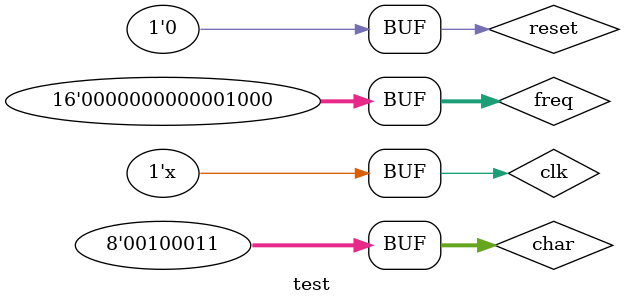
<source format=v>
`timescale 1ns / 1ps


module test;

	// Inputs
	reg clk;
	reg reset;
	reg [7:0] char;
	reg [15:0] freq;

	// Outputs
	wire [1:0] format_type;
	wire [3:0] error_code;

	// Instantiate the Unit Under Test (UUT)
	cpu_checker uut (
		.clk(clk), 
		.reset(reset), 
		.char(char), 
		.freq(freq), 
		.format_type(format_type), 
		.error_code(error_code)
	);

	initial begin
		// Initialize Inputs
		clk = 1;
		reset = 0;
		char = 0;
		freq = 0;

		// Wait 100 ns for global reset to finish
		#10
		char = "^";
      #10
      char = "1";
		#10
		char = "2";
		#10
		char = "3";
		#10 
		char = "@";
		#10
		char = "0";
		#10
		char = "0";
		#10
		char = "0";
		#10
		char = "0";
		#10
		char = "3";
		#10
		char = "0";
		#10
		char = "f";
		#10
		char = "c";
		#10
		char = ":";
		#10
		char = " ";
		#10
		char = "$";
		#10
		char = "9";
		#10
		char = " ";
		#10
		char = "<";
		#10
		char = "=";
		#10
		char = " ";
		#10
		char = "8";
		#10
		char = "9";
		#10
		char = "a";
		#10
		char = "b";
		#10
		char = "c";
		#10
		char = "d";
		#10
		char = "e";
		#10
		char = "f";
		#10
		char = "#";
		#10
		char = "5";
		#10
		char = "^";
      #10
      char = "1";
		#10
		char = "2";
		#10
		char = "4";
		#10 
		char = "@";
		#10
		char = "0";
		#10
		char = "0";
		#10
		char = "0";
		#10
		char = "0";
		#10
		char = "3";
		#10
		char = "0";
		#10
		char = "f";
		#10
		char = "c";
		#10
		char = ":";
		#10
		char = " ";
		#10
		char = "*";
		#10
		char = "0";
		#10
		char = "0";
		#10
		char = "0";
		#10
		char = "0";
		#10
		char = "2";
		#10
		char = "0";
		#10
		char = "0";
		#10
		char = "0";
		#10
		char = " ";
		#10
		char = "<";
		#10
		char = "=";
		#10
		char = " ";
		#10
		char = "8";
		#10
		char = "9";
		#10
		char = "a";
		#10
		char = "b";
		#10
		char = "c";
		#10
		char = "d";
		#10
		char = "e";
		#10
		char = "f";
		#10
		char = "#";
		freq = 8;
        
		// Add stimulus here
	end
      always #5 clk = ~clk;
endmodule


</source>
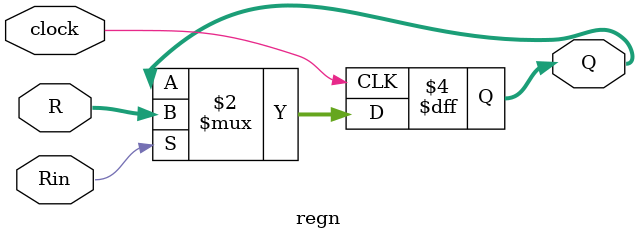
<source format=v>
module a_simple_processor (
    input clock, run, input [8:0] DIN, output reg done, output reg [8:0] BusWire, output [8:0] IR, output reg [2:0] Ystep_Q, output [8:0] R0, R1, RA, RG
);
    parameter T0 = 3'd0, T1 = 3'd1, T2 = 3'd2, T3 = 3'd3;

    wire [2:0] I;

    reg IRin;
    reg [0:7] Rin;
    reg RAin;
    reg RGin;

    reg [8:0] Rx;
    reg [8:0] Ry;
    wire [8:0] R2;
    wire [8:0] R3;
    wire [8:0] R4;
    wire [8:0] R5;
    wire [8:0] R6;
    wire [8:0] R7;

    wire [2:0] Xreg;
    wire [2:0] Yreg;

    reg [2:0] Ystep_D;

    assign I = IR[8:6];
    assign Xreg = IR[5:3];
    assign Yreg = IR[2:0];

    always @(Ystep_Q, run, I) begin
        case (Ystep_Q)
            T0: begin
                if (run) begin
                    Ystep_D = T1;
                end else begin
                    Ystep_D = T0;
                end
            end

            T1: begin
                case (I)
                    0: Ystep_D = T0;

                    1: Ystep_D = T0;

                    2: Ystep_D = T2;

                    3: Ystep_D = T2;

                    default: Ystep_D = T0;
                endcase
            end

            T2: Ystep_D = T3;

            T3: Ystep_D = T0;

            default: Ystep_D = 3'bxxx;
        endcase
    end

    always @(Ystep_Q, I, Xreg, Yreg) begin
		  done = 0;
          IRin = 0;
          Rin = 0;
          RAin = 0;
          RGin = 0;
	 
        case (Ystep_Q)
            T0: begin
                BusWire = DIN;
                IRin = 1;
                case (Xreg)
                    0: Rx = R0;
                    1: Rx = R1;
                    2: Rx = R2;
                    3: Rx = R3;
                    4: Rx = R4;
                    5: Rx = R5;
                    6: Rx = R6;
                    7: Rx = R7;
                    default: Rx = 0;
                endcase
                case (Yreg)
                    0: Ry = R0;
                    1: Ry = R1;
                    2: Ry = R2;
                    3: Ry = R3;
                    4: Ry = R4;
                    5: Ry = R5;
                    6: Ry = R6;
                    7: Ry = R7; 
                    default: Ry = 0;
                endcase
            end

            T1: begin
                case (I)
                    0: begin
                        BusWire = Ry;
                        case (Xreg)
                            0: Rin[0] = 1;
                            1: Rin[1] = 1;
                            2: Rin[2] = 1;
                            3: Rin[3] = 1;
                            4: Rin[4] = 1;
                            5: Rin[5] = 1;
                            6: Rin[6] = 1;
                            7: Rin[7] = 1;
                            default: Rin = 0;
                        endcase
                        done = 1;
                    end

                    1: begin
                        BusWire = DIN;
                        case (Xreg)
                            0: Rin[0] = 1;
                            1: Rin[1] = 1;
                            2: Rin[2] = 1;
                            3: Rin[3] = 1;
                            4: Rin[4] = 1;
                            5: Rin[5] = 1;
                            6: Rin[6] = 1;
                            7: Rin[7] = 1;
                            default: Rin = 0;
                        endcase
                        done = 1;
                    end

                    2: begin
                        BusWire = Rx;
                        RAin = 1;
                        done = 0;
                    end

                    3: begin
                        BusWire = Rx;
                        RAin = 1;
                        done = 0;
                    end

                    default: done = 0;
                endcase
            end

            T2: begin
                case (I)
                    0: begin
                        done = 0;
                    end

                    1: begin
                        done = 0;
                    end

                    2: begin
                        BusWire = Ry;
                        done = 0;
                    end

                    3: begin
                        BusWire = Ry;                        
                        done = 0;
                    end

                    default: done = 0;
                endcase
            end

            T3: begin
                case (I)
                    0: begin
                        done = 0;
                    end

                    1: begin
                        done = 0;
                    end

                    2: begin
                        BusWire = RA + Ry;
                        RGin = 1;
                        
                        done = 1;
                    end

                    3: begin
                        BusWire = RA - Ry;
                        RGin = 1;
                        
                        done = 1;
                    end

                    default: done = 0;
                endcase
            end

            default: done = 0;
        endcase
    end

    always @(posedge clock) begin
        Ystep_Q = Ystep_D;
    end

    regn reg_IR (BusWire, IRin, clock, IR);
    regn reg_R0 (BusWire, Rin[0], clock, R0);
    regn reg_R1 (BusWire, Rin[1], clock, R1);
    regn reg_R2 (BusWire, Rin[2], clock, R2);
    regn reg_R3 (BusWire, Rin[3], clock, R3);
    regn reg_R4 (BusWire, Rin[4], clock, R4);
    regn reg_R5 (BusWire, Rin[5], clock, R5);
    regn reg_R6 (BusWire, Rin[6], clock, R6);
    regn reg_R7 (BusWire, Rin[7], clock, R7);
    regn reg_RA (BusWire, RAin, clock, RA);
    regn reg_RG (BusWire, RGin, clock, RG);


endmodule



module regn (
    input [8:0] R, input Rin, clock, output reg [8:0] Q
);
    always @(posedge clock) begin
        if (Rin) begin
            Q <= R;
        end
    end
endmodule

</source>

----------------

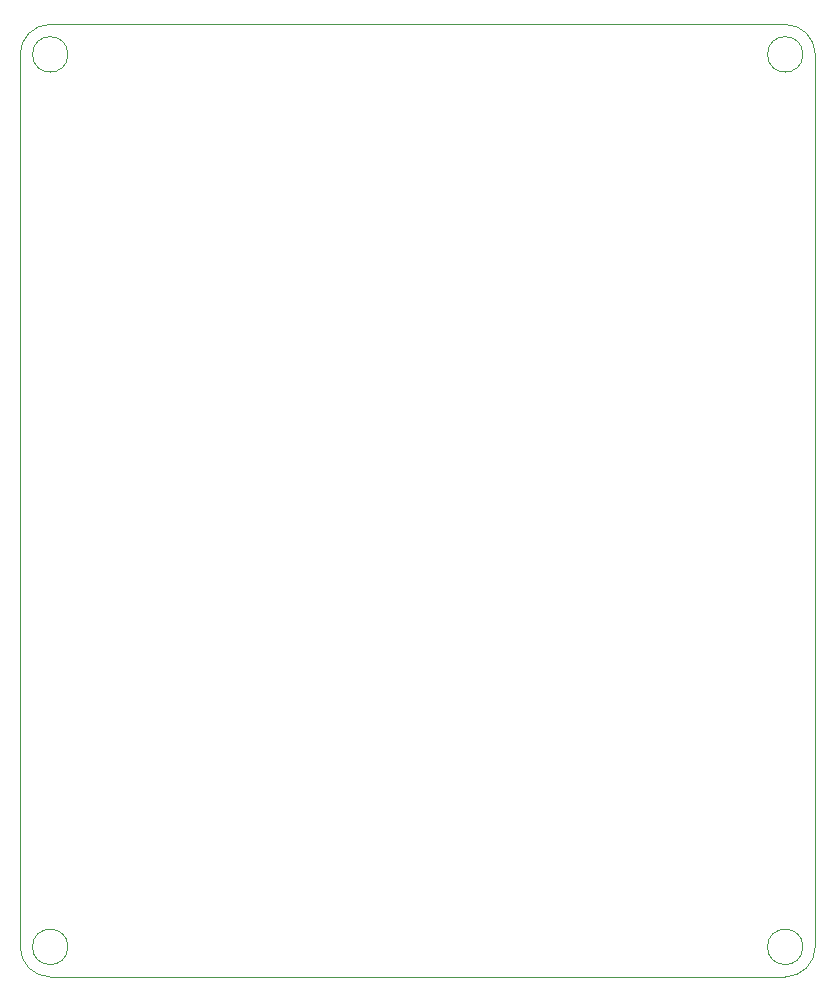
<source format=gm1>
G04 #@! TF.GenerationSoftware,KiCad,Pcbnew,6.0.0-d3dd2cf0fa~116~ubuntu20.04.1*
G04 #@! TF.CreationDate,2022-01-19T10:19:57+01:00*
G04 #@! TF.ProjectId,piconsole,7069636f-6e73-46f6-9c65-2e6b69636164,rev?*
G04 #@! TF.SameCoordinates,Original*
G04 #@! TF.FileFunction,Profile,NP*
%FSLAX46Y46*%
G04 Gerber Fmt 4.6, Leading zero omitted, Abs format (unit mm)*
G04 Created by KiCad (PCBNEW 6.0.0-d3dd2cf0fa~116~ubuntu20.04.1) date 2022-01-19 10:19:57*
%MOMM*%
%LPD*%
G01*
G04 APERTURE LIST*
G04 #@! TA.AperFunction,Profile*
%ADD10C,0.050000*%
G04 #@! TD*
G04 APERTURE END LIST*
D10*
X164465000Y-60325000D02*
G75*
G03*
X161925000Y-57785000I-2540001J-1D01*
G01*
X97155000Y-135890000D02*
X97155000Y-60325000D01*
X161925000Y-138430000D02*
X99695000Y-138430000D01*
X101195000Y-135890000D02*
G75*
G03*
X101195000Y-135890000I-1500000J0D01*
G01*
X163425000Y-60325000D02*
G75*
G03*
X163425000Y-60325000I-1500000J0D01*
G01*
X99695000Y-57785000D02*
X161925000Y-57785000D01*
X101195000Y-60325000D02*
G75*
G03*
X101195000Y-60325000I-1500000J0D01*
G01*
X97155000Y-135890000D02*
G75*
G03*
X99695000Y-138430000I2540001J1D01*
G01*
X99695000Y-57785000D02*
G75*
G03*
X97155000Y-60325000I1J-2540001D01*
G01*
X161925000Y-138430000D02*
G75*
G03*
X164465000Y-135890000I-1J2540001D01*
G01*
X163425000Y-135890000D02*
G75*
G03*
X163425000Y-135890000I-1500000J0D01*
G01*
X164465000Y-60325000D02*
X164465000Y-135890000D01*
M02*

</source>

----------------

TASK REQUIREMENTS:
Your answer is a single number: how many lines in the listing above hold "Yreg"?

THE ANSWER:
4